** Quoted passage **
------------------------------------------------

At that stage in his artistic career, Jesic was gravitating from still life genre to painting wildlife, with a particular interest in showing birds in their natural environments.
The eagle he saw that day was too distant to catch by photography, instead Jesic absorbed the majesty of that fleeting moment.
That distant scene never became a distant memory, though. Even as his career as a wildlife artist took off internationally and commissions rolled in, Jesic didn't lose the urge to depict that moment from a bird's eye perspective.
He continued to seek out opportunities to observe wedge-tailed eagles, spending hours photographing them at sanctuaries and zoos and noting the way their wings moved and positioned mid-flight.
After the loss of his wife Bernadette, Jesic resolved to make finishing the work his top priority. It was her wish that he continue growing as an international artist, and this was the mightiest task on his list.

------------------------------------------------

** Entries shown **
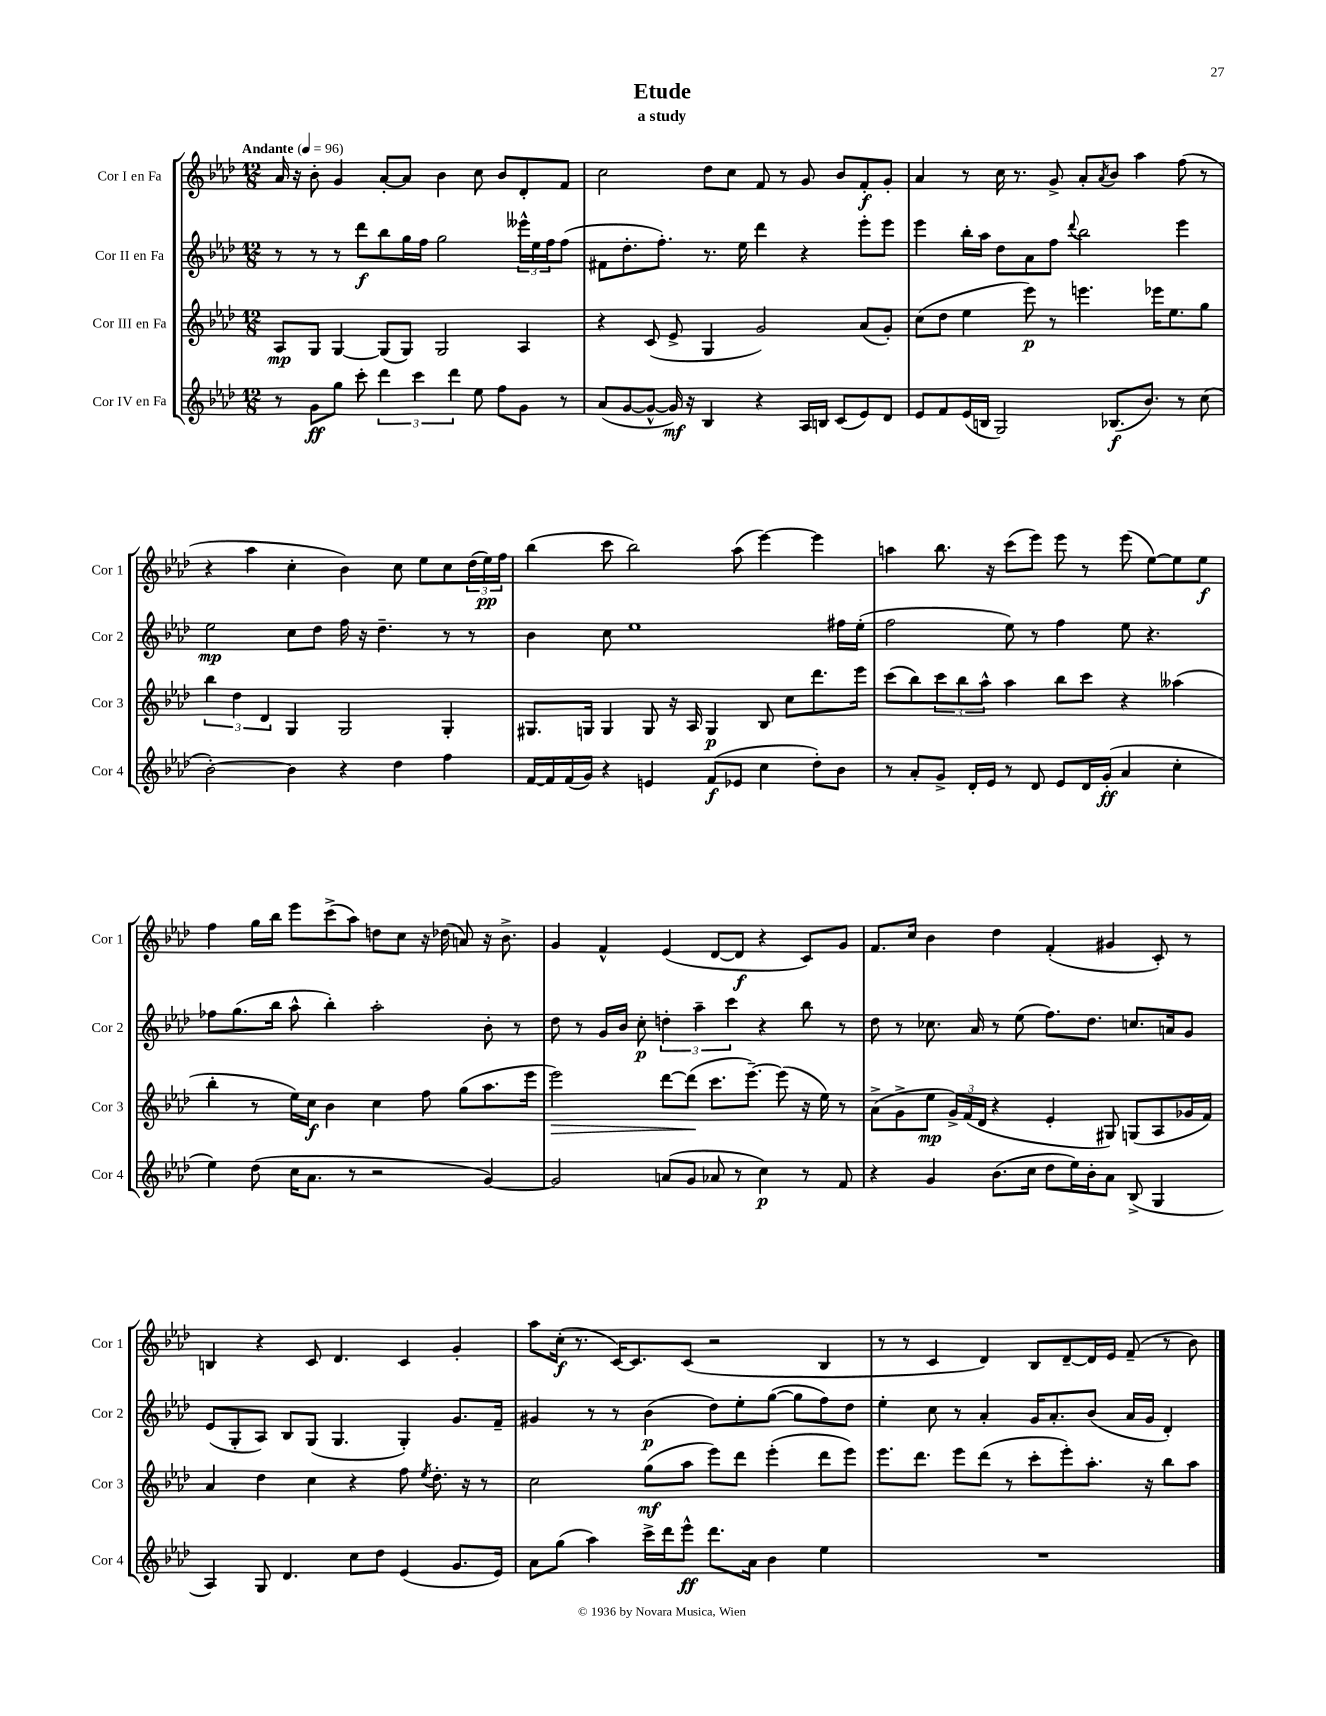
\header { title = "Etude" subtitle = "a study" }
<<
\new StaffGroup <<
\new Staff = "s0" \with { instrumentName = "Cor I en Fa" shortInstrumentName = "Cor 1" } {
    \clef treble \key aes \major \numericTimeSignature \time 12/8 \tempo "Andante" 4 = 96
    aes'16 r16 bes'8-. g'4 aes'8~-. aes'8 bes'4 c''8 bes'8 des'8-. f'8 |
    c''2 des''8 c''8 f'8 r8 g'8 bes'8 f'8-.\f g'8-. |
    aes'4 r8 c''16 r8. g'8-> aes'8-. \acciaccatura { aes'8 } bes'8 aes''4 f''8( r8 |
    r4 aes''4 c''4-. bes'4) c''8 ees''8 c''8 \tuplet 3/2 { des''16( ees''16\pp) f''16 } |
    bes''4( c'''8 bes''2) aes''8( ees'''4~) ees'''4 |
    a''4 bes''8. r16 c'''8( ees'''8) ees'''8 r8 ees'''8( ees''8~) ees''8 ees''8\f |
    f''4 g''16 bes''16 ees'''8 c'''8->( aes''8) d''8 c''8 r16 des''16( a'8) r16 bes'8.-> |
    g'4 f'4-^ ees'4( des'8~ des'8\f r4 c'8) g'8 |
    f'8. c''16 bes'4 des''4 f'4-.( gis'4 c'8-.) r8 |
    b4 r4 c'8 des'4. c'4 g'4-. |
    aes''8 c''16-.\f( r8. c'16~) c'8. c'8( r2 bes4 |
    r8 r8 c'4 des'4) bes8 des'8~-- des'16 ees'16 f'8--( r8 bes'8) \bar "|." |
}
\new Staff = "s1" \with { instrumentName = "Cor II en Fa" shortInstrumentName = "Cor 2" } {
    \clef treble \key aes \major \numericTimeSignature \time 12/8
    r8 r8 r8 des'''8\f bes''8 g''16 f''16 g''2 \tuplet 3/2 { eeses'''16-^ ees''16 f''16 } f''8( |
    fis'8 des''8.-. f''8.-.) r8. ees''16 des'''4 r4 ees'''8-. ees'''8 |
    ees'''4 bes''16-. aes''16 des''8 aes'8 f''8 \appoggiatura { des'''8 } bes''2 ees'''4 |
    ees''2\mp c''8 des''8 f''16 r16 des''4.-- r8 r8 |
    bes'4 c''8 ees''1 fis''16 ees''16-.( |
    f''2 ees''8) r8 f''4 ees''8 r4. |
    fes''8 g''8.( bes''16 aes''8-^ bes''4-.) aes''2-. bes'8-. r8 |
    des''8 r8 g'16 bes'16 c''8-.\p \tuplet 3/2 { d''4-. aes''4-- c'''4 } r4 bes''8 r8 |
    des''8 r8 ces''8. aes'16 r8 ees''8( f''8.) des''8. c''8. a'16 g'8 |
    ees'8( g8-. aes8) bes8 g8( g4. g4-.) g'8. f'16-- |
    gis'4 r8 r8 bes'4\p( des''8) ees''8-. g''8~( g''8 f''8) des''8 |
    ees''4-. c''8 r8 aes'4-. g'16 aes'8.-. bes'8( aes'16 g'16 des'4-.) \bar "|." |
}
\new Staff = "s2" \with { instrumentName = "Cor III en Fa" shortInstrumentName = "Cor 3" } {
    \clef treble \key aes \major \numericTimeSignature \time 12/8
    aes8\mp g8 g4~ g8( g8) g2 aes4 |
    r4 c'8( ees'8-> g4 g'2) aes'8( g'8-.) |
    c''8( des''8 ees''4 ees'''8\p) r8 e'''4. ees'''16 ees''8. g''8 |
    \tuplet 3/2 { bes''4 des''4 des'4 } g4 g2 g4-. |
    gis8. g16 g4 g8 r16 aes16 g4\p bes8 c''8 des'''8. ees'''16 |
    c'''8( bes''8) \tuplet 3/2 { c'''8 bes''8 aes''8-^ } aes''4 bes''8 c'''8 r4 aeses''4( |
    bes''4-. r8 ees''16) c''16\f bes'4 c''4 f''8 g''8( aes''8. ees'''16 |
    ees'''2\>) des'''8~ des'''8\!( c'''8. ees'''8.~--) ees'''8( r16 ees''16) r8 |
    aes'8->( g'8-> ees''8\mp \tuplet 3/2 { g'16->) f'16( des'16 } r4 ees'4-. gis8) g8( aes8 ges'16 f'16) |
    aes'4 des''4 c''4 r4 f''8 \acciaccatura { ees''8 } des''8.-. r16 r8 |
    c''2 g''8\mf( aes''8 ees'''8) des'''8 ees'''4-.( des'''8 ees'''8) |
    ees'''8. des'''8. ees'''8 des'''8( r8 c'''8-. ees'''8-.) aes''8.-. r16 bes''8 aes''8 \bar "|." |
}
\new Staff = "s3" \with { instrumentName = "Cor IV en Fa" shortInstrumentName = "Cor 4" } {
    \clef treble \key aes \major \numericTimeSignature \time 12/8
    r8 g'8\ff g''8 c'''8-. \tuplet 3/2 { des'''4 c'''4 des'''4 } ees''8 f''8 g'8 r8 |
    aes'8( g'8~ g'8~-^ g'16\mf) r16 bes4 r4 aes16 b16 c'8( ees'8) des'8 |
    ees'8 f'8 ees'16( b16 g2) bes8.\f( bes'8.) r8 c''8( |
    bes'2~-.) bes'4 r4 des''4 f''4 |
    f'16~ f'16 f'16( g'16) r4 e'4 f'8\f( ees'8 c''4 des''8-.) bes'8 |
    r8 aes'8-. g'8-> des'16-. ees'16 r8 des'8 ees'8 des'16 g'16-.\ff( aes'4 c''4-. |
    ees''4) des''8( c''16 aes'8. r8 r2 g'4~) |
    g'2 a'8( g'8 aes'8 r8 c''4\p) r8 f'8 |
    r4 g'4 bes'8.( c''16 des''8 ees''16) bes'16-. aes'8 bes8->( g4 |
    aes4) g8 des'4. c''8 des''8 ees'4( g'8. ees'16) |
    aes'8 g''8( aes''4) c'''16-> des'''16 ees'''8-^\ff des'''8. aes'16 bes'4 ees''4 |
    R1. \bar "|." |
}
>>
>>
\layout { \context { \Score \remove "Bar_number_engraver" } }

------------------------------------------------

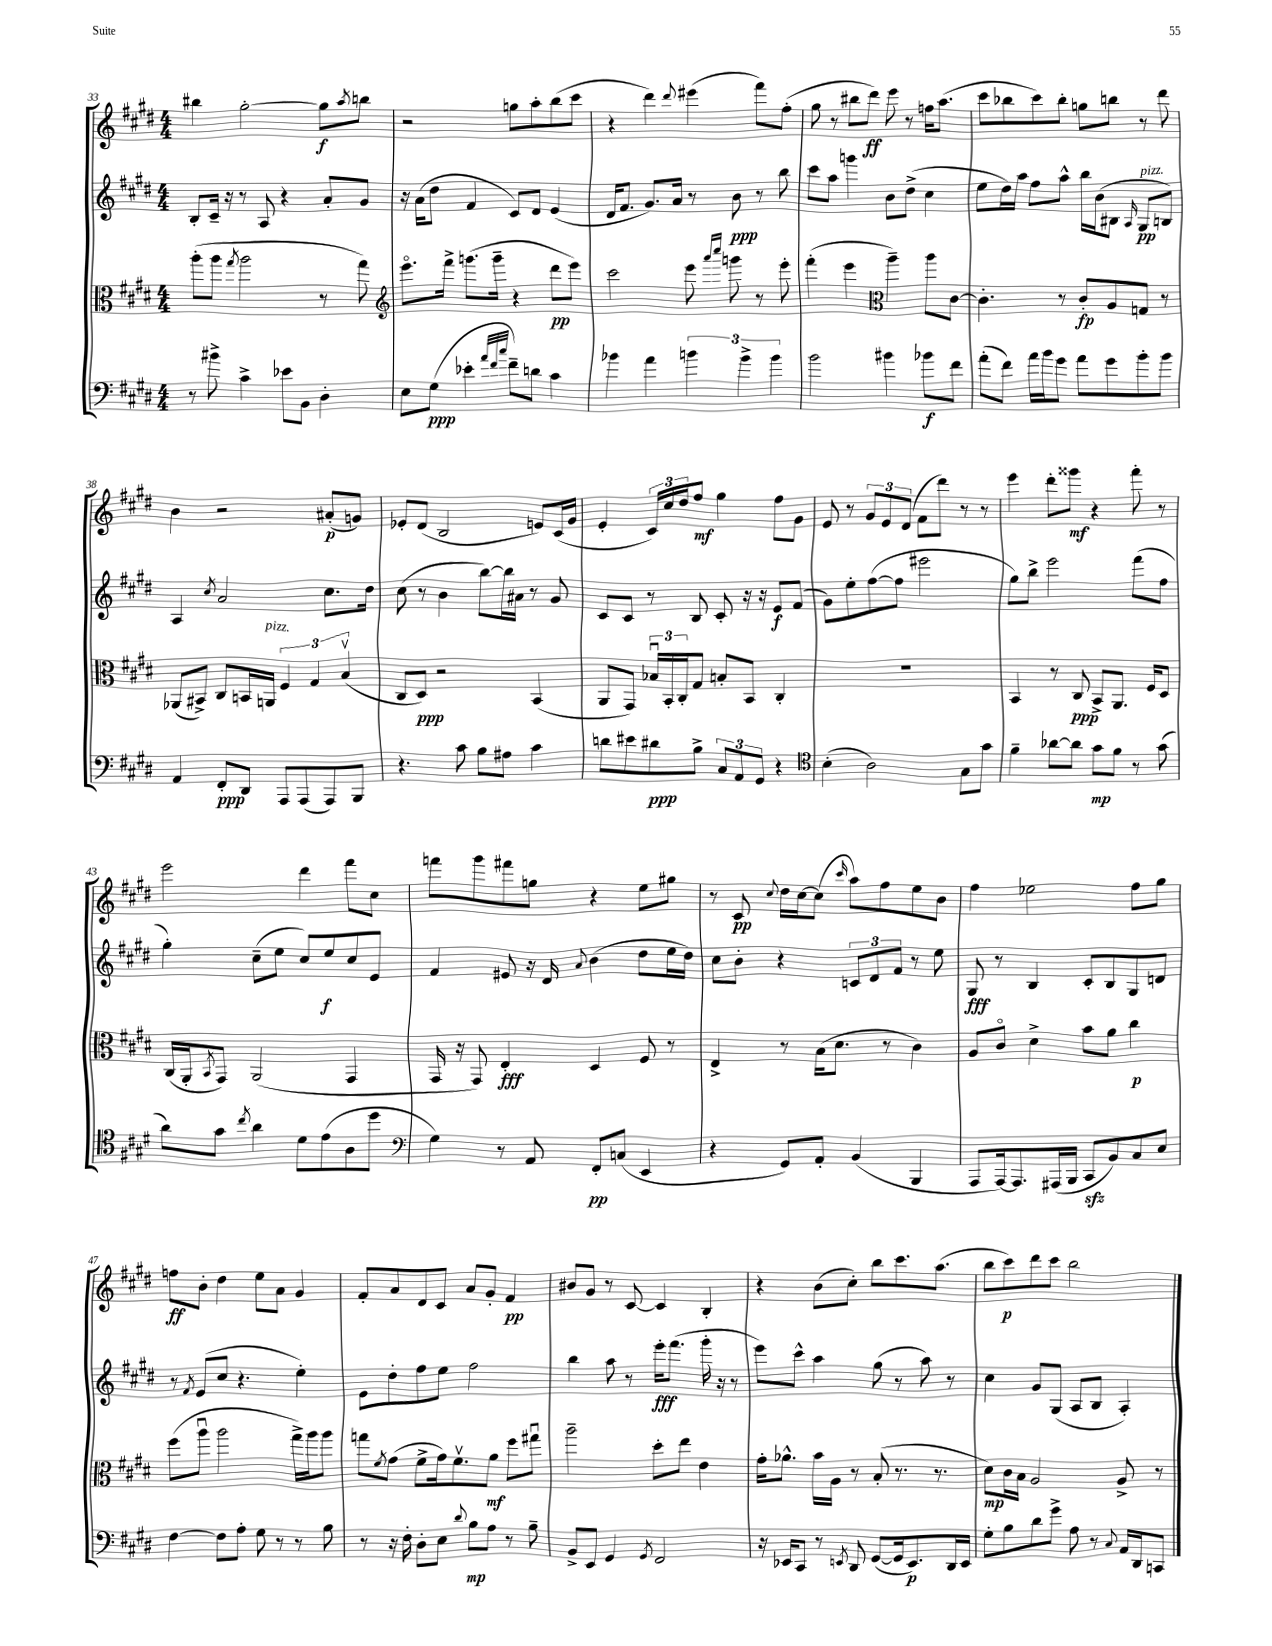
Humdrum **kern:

------------------------------------------------

** Task prompt **
Could you carry on the passage about Jesic and the wedge-tailed eagle from its last sentence, leaving the data aside?

** Answer **
Jesic is now considered the world's top wildlife painter, winning a string of major awards in the past decade. His work, which has been exhibited by Sotheby's, is acclaimed for showing animals as individuals in their natural habitats as well as depicting species with scientific accuracy.
To research his most awarded work, Morning Reflections, of a Scarlet Macaw, Jesic spent four days sitting inside an aviary.
"It was absolutely glorious," he says. "But I had to be careful because macaws crack macadamia nuts like they're peanuts."
He then immersed himself in "a beautiful garden of proper species of South American plants" to get the setting right.
Monarchs of the Sky, his painting which brings that long-distant moment into view, sold before it was even quite finished, fetching the highest price ever achieved for a painting of a living artist at the Hunter Valley's Morpeth Gallery, where one exhibition wing is dedicated to wildlife art.
It has been bought by a Hunter Valley couple.
Trevor Richards, owner of the gallery, says there has been much stronger demand for realistic images of the natural world over the past two years.
"Many paintings have been selling before they are even hung on the gallery wall," Richards says.
"Customers want it, the artists have not been able to keep up."
Speed is not the world of the wildlife artist. Jesic, says Richards, "is one pedantic painter".
"It takes him so long to do a painting, every square millimetre must be faultless, even the glaze," Richards says. "You have no idea the lengths he goes to making sure it is flawless."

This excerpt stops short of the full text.